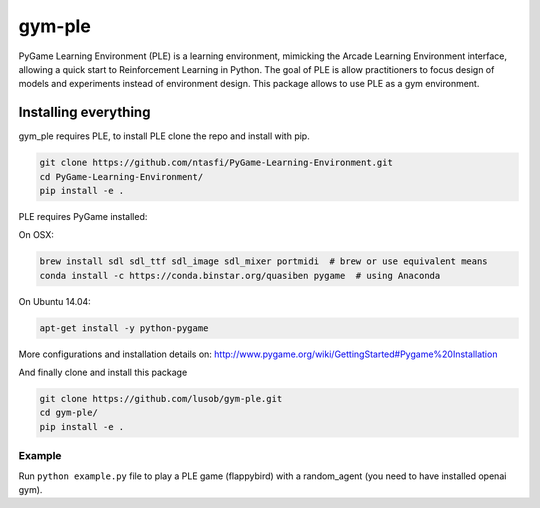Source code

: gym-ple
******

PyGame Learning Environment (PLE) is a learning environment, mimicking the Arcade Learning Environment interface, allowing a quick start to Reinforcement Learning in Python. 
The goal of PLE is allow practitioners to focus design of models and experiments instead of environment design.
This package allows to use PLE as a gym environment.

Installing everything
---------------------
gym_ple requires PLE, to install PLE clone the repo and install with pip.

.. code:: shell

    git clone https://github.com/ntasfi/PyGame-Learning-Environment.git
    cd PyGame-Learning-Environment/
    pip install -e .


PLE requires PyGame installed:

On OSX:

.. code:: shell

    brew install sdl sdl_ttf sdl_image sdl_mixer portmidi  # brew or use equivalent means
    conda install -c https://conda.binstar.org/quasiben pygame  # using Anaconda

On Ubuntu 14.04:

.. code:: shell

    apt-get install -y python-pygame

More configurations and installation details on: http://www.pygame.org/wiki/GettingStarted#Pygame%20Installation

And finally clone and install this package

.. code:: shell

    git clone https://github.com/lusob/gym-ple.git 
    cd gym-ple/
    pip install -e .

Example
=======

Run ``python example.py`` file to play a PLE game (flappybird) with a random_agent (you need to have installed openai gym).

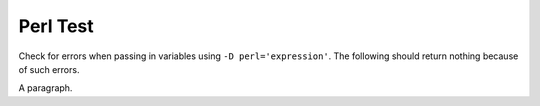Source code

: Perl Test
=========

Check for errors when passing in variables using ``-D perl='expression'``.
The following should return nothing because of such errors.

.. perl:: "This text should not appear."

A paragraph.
--
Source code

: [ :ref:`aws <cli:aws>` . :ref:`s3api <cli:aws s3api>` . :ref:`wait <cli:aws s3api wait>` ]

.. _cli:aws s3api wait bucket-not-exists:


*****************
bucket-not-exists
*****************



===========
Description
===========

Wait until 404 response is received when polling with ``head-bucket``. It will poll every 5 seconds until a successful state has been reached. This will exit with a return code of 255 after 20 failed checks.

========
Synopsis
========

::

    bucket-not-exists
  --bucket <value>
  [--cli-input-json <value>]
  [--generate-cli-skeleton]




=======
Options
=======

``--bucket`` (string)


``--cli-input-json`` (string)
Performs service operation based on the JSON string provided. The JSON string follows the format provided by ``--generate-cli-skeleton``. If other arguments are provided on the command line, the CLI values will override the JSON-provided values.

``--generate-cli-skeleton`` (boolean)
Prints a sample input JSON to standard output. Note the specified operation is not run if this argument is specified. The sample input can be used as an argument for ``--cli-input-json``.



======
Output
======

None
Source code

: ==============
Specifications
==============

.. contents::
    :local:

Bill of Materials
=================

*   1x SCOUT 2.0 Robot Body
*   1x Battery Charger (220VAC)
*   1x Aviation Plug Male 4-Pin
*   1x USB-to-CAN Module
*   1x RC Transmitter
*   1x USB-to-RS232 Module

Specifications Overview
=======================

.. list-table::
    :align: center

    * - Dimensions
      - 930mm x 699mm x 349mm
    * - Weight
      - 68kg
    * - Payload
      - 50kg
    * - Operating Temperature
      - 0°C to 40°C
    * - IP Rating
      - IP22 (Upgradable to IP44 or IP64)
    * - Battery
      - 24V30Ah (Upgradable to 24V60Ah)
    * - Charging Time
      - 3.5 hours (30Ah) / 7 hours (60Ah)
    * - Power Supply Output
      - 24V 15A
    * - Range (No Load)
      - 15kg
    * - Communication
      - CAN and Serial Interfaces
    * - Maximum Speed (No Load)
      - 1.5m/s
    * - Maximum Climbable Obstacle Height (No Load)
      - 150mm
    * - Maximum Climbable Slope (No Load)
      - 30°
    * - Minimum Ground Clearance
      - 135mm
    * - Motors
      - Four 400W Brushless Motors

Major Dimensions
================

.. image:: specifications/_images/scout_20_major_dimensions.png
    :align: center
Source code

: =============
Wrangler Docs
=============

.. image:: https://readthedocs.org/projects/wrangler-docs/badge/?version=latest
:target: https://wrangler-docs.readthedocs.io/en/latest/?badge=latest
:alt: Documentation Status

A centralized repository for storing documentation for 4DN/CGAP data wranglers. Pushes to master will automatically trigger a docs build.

* _Exercise prompt_
Search the entries for the string "installed" and collect each line that has it.

* _Written solution_
PLE requires PyGame installed:
Run ``python example.py`` file to play a PLE game (flappybird) with a random_agent (you need to have installed openai gym).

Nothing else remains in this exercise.